Economic downturns are good for innovators and bad for pretty much everyone else
The best time for new technology trends to take off is during economic downturns.
There has been a lot of talk about the current and coming future economic situation. The housing price collapse, liquidity crisis, inflation woes, and many other factors have led a lot of people much smarter than me to think a recession is coming.
My response: bring it on!
When the economy is booming, little pressure is put on expenses. In good economic times, large organizations often penalized innovators. Instead of looking for radical changes, companies are ok with spending more money on the same software, the same hardware, and the same advertising mix.
But that changes quickly in hard times. Economic downturns force companies to reevaluate how they spend money. Companies need to cut expenditures dramatically yet are expected to have the same level of service as when times were good. This forces firms to look for alternatives to what they are doing.

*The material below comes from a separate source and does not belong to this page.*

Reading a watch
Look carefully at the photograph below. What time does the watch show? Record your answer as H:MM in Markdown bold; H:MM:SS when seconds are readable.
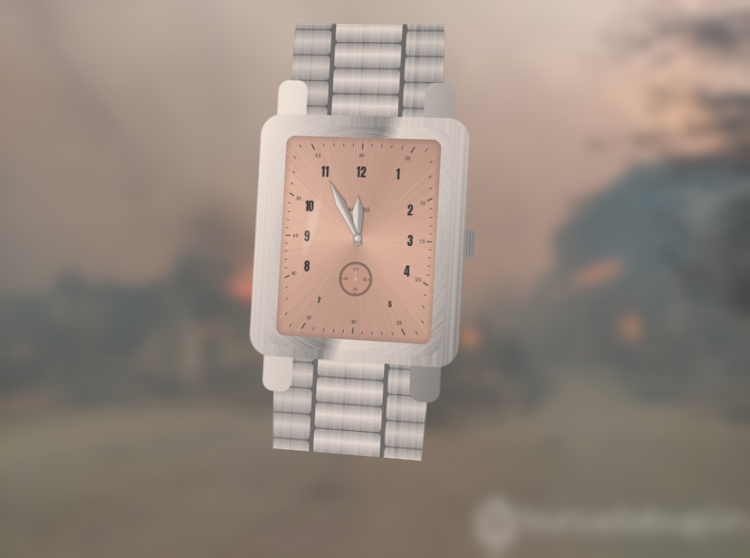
**11:55**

The last downturn in 2001-2003 was instructive. 2001 was the breakout year for Google. Companies had to look for a more effective way to advertise and they found that buying leads on search engines was measurable, easy, and highly profitable (especially back then when the cost per click was lower).
Linux also took off in 2001. Companies couldn’t afford to buy powerful Sun servers anymore yet they couldn’t afford not to do anything. So companies experimented with Linux on used Intel boxes and found that it performed quite well. And then the unexpected happened … other companies, like IBM, observed this trend and started investing in Linux to promote their own solutions.

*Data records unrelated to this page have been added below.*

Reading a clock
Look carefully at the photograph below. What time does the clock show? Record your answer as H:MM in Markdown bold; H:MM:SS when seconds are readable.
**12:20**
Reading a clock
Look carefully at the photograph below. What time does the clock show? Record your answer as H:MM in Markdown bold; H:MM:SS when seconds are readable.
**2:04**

MySQL was the same story. The free database solution was more appealing then MS SQL Server for the low-end market and Oracle for the mid-range market.
We’ll see something similar happen in the next downturn … innovations that are having trouble getting wide adoption today will take off.
This is why I’m still bullish on Internet advertising. Over the last few years, while Internet advertising has exploded, it has not even come close with keeping pace with its percentage share of media usage. If dollars were allocated as a percentage of time each form of media takes, web advertising would be much bigger than it is today. In 2006, annual U.S. online ad revenues were about $17 billion (according to IAB) which was compared to about $25 billion for publications (magazines and newspapers) and $91 billion for television. This disparity exists because it is really hard to change inertia. Media buyers like to buy TV (and there are a lot of incentives for them to continue to buy TV). And while Internet ad revenue climbed 25% to $21.1 billion for 2007 (according to IAB), the Internet still represents less than 10% of ad spending yet is far more than 10% market share of our media consumption.
In the event of an economic downturn, there will be a lot of pressure on large companies to find more cost effective (or at least more measurable) ways to advertise. So while overall ad dollars might decrease, we should expect advertising in traditional media (like magazines and TV) to drop much faster than ads in new media – and that new ratio then will become the norm when the economy rebounds.
At Rapleaf, we’re also betting that a downturn will force companies to look to their current customers for new revenue (rather than focusing on building their revenues just by getting new customers). Acquiring new customers is expensive. Get new dollars from existing customers (whether through selling them additional services or just making them happier so they stay customers longer) is much more capital efficient. Companies will switch their expenditure ratio to focus on learning more about their current customers.
Economic downturns help innovators, but they don’t necessarily help “technology” companies. The last downturn negative effected companies like Sun, Microsoft, and Cisco. While these companies do innovate, they benefit much more from the status quo. Essentially, most large “technology” companies benefit when things DON’T change. By contrast, real innovation (either from start-ups or some rare large companies like Apple) benefits from change.